**Task to complete**
Replace "User Guide" with "Manual" in the lines from the one containing "Из периодических курсов" through the one containing "### What is the UBP Bitfield Monad System?", inclusive, and reproduce only those lines with everything else unchanged. Omit the pictures from the answer.

=== Entries provided ===

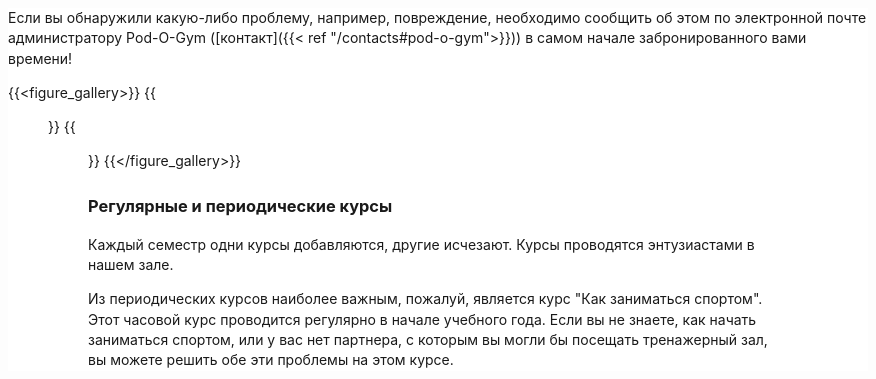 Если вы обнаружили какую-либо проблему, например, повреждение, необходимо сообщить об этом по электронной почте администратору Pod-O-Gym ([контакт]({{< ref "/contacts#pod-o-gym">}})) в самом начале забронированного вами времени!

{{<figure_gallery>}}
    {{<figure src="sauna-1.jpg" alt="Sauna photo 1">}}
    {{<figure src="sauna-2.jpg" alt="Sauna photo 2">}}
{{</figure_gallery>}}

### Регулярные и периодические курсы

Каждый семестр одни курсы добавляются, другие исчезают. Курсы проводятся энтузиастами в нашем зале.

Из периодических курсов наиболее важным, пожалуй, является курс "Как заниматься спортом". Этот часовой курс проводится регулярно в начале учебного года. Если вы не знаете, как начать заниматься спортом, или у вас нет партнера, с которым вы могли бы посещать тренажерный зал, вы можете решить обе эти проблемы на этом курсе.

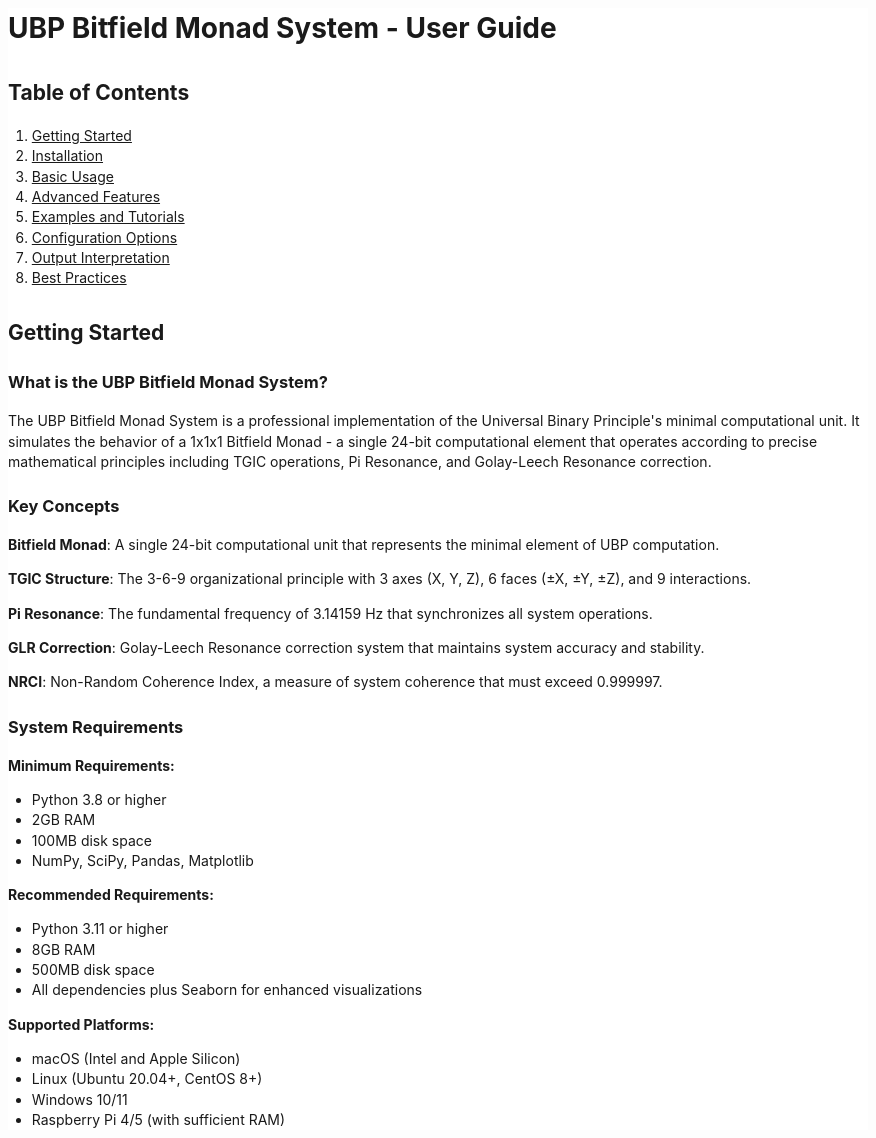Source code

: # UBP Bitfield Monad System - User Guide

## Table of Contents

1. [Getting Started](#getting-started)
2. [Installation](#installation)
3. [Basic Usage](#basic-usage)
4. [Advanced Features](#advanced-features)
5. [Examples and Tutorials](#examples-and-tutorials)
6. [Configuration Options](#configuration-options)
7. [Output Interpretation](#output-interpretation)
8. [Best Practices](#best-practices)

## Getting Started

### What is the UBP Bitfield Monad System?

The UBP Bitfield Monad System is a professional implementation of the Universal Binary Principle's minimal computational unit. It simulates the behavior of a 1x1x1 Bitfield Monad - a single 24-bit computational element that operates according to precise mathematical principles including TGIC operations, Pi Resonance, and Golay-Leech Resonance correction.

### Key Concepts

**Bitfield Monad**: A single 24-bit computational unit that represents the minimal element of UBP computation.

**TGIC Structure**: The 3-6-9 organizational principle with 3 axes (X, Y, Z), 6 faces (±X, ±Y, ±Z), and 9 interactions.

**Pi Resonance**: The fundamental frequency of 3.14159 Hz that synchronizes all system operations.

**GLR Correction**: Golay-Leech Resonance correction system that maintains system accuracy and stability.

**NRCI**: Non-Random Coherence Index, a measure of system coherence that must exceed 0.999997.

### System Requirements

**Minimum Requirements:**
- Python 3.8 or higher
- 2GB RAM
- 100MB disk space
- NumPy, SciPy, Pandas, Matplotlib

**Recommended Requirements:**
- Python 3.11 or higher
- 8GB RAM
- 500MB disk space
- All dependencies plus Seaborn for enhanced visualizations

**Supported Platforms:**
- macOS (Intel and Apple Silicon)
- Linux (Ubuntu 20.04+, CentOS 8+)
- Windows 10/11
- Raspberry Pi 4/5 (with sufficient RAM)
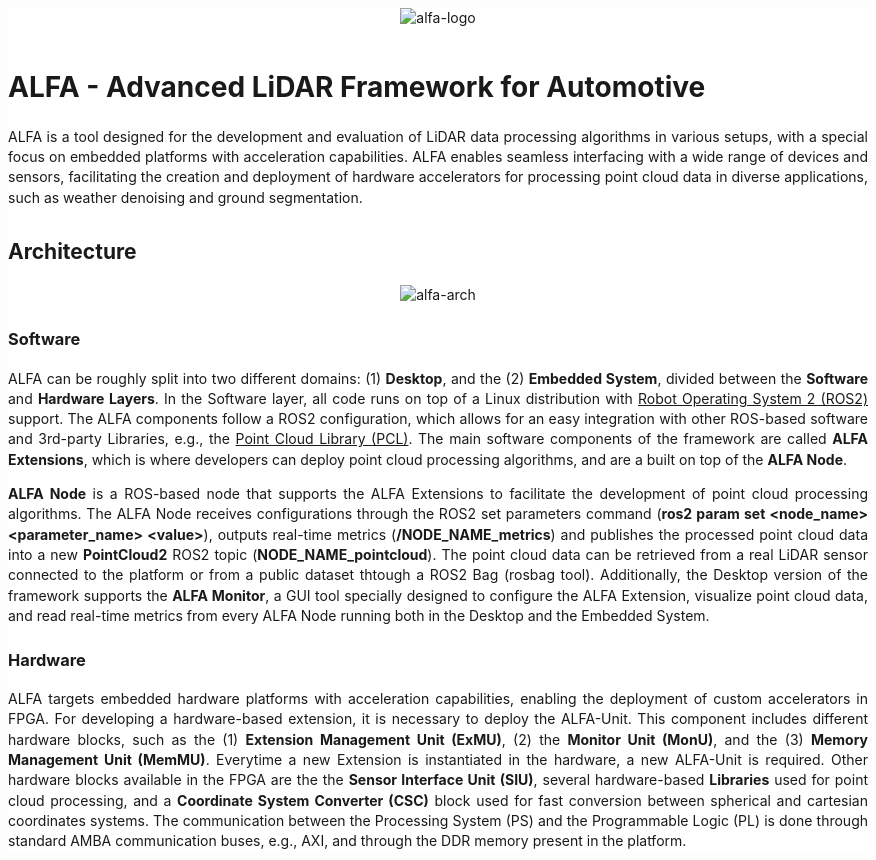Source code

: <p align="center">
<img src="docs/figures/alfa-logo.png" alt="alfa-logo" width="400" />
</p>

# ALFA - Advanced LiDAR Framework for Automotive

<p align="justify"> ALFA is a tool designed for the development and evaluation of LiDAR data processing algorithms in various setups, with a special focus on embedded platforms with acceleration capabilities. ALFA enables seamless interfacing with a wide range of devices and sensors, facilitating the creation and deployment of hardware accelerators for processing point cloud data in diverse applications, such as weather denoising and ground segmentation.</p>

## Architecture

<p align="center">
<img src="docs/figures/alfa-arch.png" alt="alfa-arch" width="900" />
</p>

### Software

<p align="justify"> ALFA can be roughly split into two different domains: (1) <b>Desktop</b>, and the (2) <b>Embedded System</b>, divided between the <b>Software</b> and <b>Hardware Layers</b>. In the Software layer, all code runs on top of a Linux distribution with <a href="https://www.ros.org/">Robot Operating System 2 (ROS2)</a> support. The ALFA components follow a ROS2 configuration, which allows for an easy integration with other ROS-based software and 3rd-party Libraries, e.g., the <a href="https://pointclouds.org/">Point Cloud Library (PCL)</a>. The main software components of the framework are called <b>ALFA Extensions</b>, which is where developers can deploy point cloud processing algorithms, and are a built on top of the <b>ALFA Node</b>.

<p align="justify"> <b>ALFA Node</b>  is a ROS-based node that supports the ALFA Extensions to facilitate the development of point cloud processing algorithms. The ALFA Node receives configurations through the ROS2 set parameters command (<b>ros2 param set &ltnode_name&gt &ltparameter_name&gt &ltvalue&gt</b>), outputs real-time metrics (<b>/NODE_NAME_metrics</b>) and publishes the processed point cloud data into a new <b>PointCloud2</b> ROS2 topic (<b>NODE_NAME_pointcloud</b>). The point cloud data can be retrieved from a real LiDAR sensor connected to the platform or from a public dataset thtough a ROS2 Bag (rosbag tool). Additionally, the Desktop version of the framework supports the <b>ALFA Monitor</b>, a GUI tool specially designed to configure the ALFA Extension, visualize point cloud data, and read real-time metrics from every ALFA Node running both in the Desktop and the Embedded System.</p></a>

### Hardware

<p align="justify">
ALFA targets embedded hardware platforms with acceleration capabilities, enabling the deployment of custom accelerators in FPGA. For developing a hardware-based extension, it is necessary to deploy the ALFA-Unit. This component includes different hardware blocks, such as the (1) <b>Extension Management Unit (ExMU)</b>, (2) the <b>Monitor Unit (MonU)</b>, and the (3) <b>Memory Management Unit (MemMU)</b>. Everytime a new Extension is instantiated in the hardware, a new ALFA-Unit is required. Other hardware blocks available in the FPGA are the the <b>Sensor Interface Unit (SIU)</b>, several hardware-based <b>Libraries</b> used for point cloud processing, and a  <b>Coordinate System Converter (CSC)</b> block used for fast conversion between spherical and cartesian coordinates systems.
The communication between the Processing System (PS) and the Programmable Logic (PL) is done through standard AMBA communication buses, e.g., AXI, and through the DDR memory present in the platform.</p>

===

**Response area**
Из периодических курсов наиболее важным, пожалуй, является курс "Как заниматься спортом". Этот часовой курс проводится регулярно в начале учебного года. Если вы не знаете, как начать заниматься спортом, или у вас нет партнера, с которым вы могли бы посещать тренажерный зал, вы можете решить обе эти проблемы на этом курсе.

Source code

: # UBP Bitfield Monad System - Manual

## Table of Contents

1. [Getting Started](#getting-started)
2. [Installation](#installation)
3. [Basic Usage](#basic-usage)
4. [Advanced Features](#advanced-features)
5. [Examples and Tutorials](#examples-and-tutorials)
6. [Configuration Options](#configuration-options)
7. [Output Interpretation](#output-interpretation)
8. [Best Practices](#best-practices)

## Getting Started

### What is the UBP Bitfield Monad System?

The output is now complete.